Le Burkina Faso se distingue nettement dans l’espace UEMOA en consacrant 11 % de l’ensemble de ses dépenses publiques au secteur de la santé pour l’année 2026. C’est la part la plus élevée enregistrée parmi les pays de l’Union selon les projections budgétaires récemment partagées.
Cette décision place le pays largement devant plusieurs de ses voisins où les budgets santé oscillent souvent entre 6 et 9 % des dépenses totales. Plusieurs observateurs y voient la traduction concrète de la volonté des autorités actuelles de faire de l’accès aux soins une priorité stratégique, dans un contexte où le pays fait face à de multiples défis sécuritaires et humanitaires.

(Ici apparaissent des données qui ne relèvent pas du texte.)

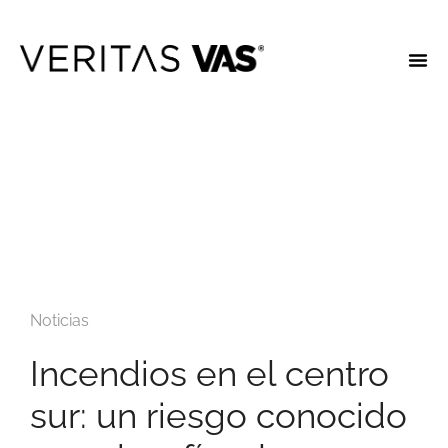
Noticias
Incendios en el centro
sur: un riesgo conocido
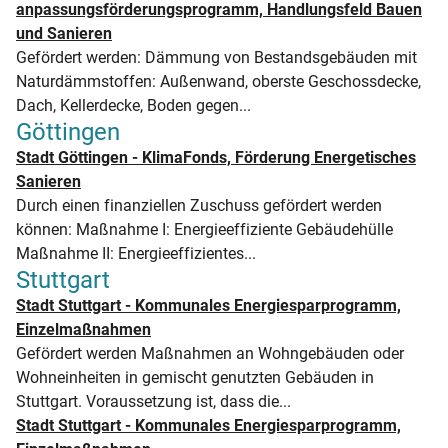
anpassungsförderungsprogramm, Handlungsfeld Bauen
und Sanieren
Gefördert werden: Dämmung von Bestandsgebäuden mit
Naturdämmstoffen: Außenwand, oberste Geschossdecke,
Dach, Kellerdecke, Boden gegen...
Göttingen
Stadt Göttingen - KlimaFonds, Förderung Energetisches
Sanieren
Durch einen finanziellen Zuschuss gefördert werden
können: Maßnahme I: Energieeffiziente Gebäudehülle
Maßnahme II: Energieeffizientes...
Stuttgart
Stadt Stuttgart - Kommunales Energiesparprogramm,
Einzelmaßnahmen
Gefördert werden Maßnahmen an Wohngebäuden oder
Wohneinheiten in gemischt genutzten Gebäuden in
Stuttgart. Voraussetzung ist, dass die...
Stadt Stuttgart - Kommunales Energiesparprogramm,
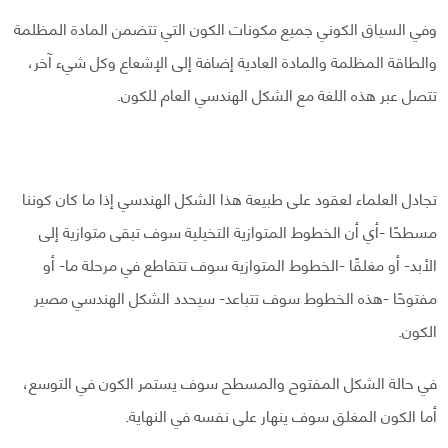
وفي السياق الكوني جميع مكونات الكون التي تتضمن المادة المظلمة
والطاقة المظلمة والمادة العادية إضافة إلى الإشعاع وكل شيء آخر،
تتصل عبر هذه اللغة مع الشكل الهندسي العام للكون.
تجادل العلماء لعقود على طبيعة هذا الشكل الهندسي إذا ما كان كوننا
مسطحًا -أي أن الخطوط المتوازية التخيلية سوف تبقى متوازية إلى
الأبد- أو مغلقًا -الخطوط المتوازية سوف تتقاطع في مرحلة ما- أو
مفتوحًا -هذه الخطوط سوف تتباعد- سيحدد الشكل الهندسي مصير
الكون.
في حالة الشكل المفتوح والمسطح سوف يستمر الكون في التوسع،
أما الكون المغلق سوف ينهار على نفسه في النهاية.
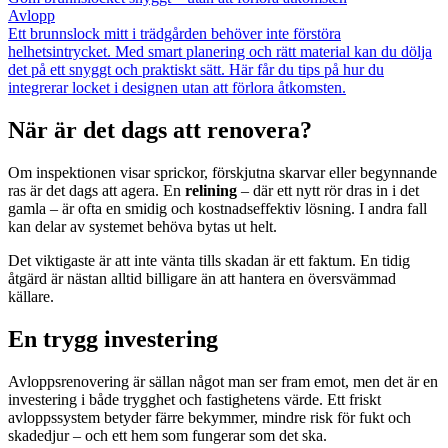
Avlopp
Ett brunnslock mitt i trädgården behöver inte förstöra
helhetsintrycket. Med smart planering och rätt material kan du dölja
det på ett snyggt och praktiskt sätt. Här får du tips på hur du
integrerar locket i designen utan att förlora åtkomsten.
När är det dags att renovera?
Om inspektionen visar sprickor, förskjutna skarvar eller begynnande
ras är det dags att agera. En
relining
– där ett nytt rör dras in i det
gamla – är ofta en smidig och kostnadseffektiv lösning. I andra fall
kan delar av systemet behöva bytas ut helt.
Det viktigaste är att inte vänta tills skadan är ett faktum. En tidig
åtgärd är nästan alltid billigare än att hantera en översvämmad
källare.
En trygg investering
Avloppsrenovering är sällan något man ser fram emot, men det är en
investering i både trygghet och fastighetens värde. Ett friskt
avloppssystem betyder färre bekymmer, mindre risk för fukt och
skadedjur – och ett hem som fungerar som det ska.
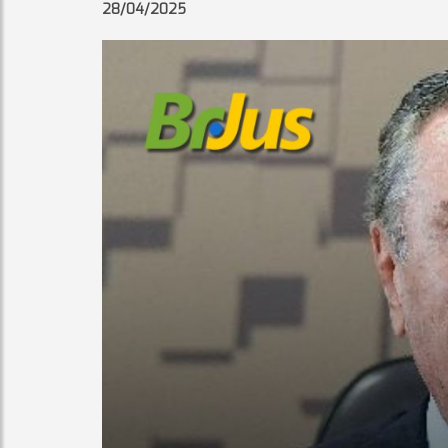
28/04/2025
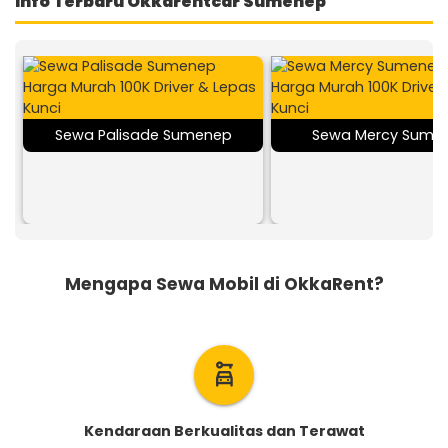
Info Terbaru Okkarentcar Sumenep
Sewa Palisade Sumenep
Sewa Mercy Sume
Mengapa Sewa Mobil di OkkaRent?
car_rental
Kendaraan Berkualitas dan Terawat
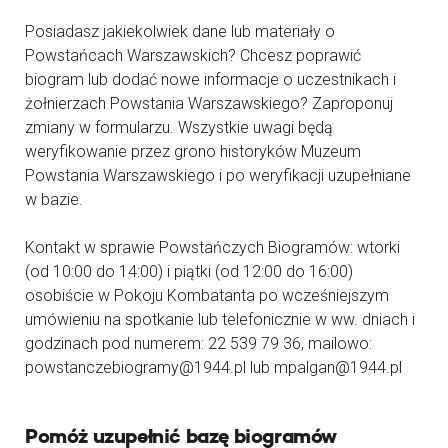
Posiadasz jakiekolwiek dane lub materiały o
Powstańcach Warszawskich? Chcesz poprawić
biogram lub dodać nowe informacje o uczestnikach i
żołnierzach Powstania Warszawskiego? Zaproponuj
zmiany w formularzu. Wszystkie uwagi będą
weryfikowanie przez grono historyków Muzeum
Powstania Warszawskiego i po weryfikacji uzupełniane
w bazie.
Kontakt w sprawie Powstańczych Biogramów: wtorki
(od 10:00 do 14:00) i piątki (od 12:00 do 16:00)
osobiście w Pokoju Kombatanta po wcześniejszym
umówieniu na spotkanie lub telefonicznie w ww. dniach i
godzinach pod numerem: 22 539 79 36, mailowo:
powstanczebiogramy@1944.pl lub mpalgan@1944.pl
Pomóż uzupełnić bazę biogramów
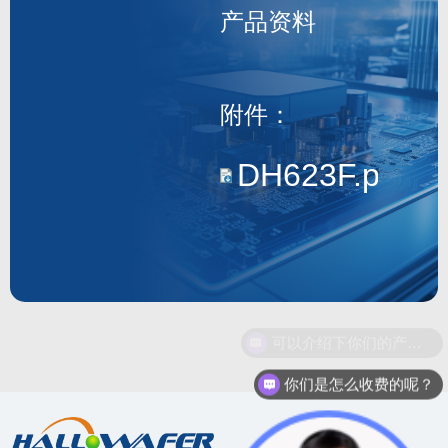
产品资料
DH623F
附件：
DH623F.pdf
可以介绍下你们的产品么？
你们是怎么收费的呢？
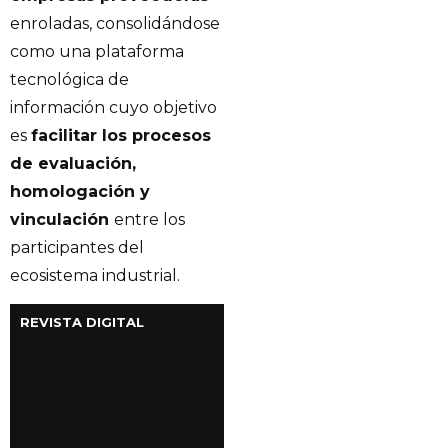
enroladas, consolidándose
como una plataforma
tecnológica de
información cuyo objetivo
es
facilitar los procesos
de evaluación,
homologación y
vinculación
entre los
participantes del
ecosistema industrial.
REVISTA DIGITAL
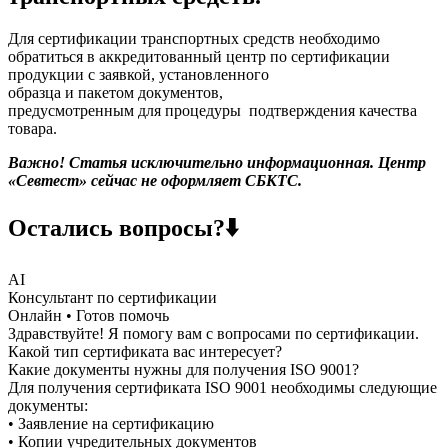
Для сертификации транспортных средств необходимо
обратиться в аккредитованный центр по сертификации
продукции с заявкой, установленного
образца и пакетом документов,
предусмотренным для процедуры подтверждения качества
товара.
Важно! Статья исключительно информационная. Центр
«Севтест» сейчас не оформляет СБКТС.
Остались вопросы?⬇️
AI
Консультант по сертификации
Онлайн • Готов помочь
Здравствуйте! Я помогу вам с вопросами по сертификации.
Какой тип сертификата вас интересует?
Какие документы нужны для получения ISO 9001?
Для получения сертификата ISO 9001 необходимы следующие
документы:
• Заявление на сертификацию
• Копии учредительных документов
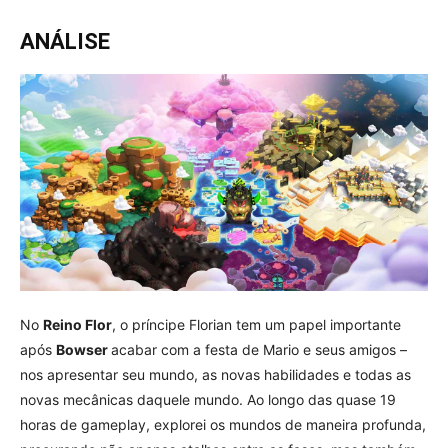
ANÁLISE
No
Reino Flor
, o príncipe Florian tem um papel importante
após
Bowser
acabar com a festa de Mario e seus amigos –
nos apresentar seu mundo, as novas habilidades e todas as
novas mecânicas daquele mundo. Ao longo das quase 19
horas de gameplay, explorei os mundos de maneira profunda,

Lors d’une récente visite dans un centre hospitalier de la capitale, des membres du gouvernement et des cadres techniques ont insisté sur l’importance de ces investissements : construction et équipement de nouvelles structures, recrutement de personnel soignant, achat de médicaments et prise en charge des maladies les plus courantes.
« On ne peut pas demander à une population de tenir debout si elle n’a pas la santé », a lancé l’un des responsables présents, sous les caméras de plusieurs médias locaux.
Même si les chiffres définitifs du budget 2026 ne sont pas encore adoptés, cette annonce est déjà perçue comme un signal fort envoyé aux partenaires techniques et financiers qui suivent de près les efforts du pays en matière de développement humain.
Reste maintenant à voir si ces 11 % se traduiront effectivement par des améliorations visibles dans les formations sanitaires, notamment dans les zones rurales et les régions les plus touchées par l’insécurité.